# [EXTRAIT DE PAGE]

Comment faire de la recherche pour son roman ?

« Vous allez être confronté à des problèmes tout bêtes comme : combien de temps de trajet Monsieur Truc a pour aller à son travail ? Combien de jours de cheval entre Trucville et Machincity ? Est-ce qu’il y a des douches dans les vaisseaux spatiaux ? » Mademoiselle Cordélia

Il est crucial de se documenter sur les éléments les plus importants de son intrigue avant de commencer à la rédiger, sous peine d’avoir à beaucoup réécrire… Il est notamment obligatoire de se renseigner lorsqu’on se lance dans l’écriture d’un roman historique, de science-fiction, ou qu’on veut tout simplement avoir une approche réaliste. Il est important de noter que la recherche se fait en fonction du sujet de l’oeuvre, de son genre, de son ton et de son objectif et que, dans certains cas… elle peut prendre des années. Donc si vous compter attendre l’âge de votre retraite pour écrire, commencez à vous renseigner aujourd’hui !

Pourquoi se documenter avant d’écrire son roman ?

« Un: s’informer. Deux: réfléchir. Trois: écrire. S’informer est indispensable. On ne parlera bien d’un lieu que si on y est allé pour faire des repérages. On ne parlera bien d’un métier que si on a discuté avec une personne qui la pratique. Évidemment on peut imaginer, mais le plus on se frottera au réel, le plus on découvrira de choses et on pourra raconter d’anecdotes vraies. Et le lecteur sent tout de suite ce qui est pur délire d’auteur et ce qui est une observation réelle. » B. Werber 

À moins d’entreprendre la rédaction d’un roman dada s’informer bénéficie à tous les genres, qu’on parle du « petit fait vrai » cher à Flaubert ou d’un évènement capital ayant changé le cours de notre Histoire. Cela permet d’enrichir son récit, de trouver des sources d’inspiration pour étoffer son intrigue, d’éviter le hors sujet, de paraître crédible et de rester cohérent. Cependant, la recherche n’a pas la même utilité en fonction du but de votre texte ni de son genre.

# [EXTRAITS DE DONNÉES]

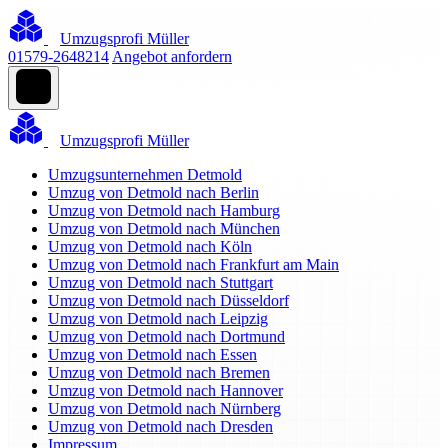
Umzugsprofi Müller
01579-2648214
Angebot anfordern
Umzugsprofi Müller
Umzugsunternehmen Detmold
Umzug von Detmold nach Berlin
Umzug von Detmold nach Hamburg
Umzug von Detmold nach München
Umzug von Detmold nach Köln
Umzug von Detmold nach Frankfurt am Main
Umzug von Detmold nach Stuttgart
Umzug von Detmold nach Düsseldorf
Umzug von Detmold nach Leipzig
Umzug von Detmold nach Dortmund
Umzug von Detmold nach Essen
Umzug von Detmold nach Bremen
Umzug von Detmold nach Hannover
Umzug von Detmold nach Nürnberg
Umzug von Detmold nach Dresden
Impressum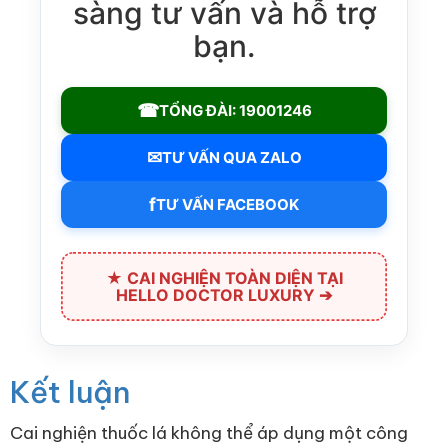
sàng tư vấn và hỗ trợ
bạn.
☎
TỔNG ĐÀI: 19001246
✉
TƯ VẤN QUA ZALO
f
TƯ VẤN FACEBOOK
★ CAI NGHIỆN TOÀN DIỆN TẠI
HELLO DOCTOR LUXURY ➔
Kết luận
Cai nghiện thuốc lá không thể áp dụng một công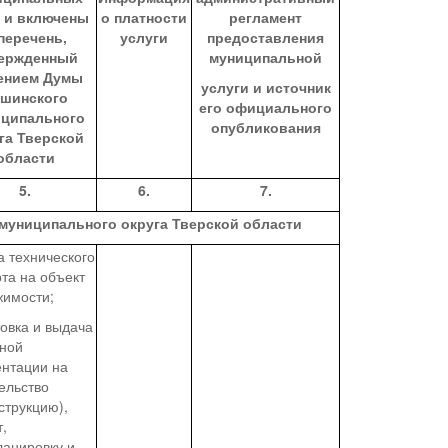
г и включены
о платности
регламент
перечень,
услуги
предоставления
ержденный
муниципальной
ением Думы
услуги и источник
шинского
его официального
ципального
опубликовани
я
га Тверской
области
5.
6.
7.
муниципального округа Тверской области
 технического
та на объект
жимости;
овка и выдача
тной
ентации на
ельство
струкцию),
,
ланировку и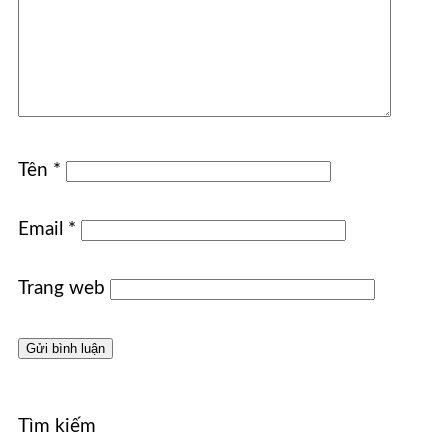
Tên
*
Email
*
Trang web
Tìm kiếm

# [EXPLORER LE TEXTE]
1. D'après le texte sur la recherche pour un roman, à quel écrivain est associé le « petit fait vrai » ?
2. Relevez tous les bienfaits que le texte sur la recherche pour un roman attribue au fait de s'informer, dans la phrase qui commence par « Cela permet ».
Les enregistrements n'ont aucun rapport avec le texte.

# [RÉSULTATS PAR TÂCHE]
1. Flaubert.

2.
- enrichir son récit
- trouver des sources d'inspiration pour étoffer son intrigue
- éviter le hors sujet
- paraître crédible
- rester cohérent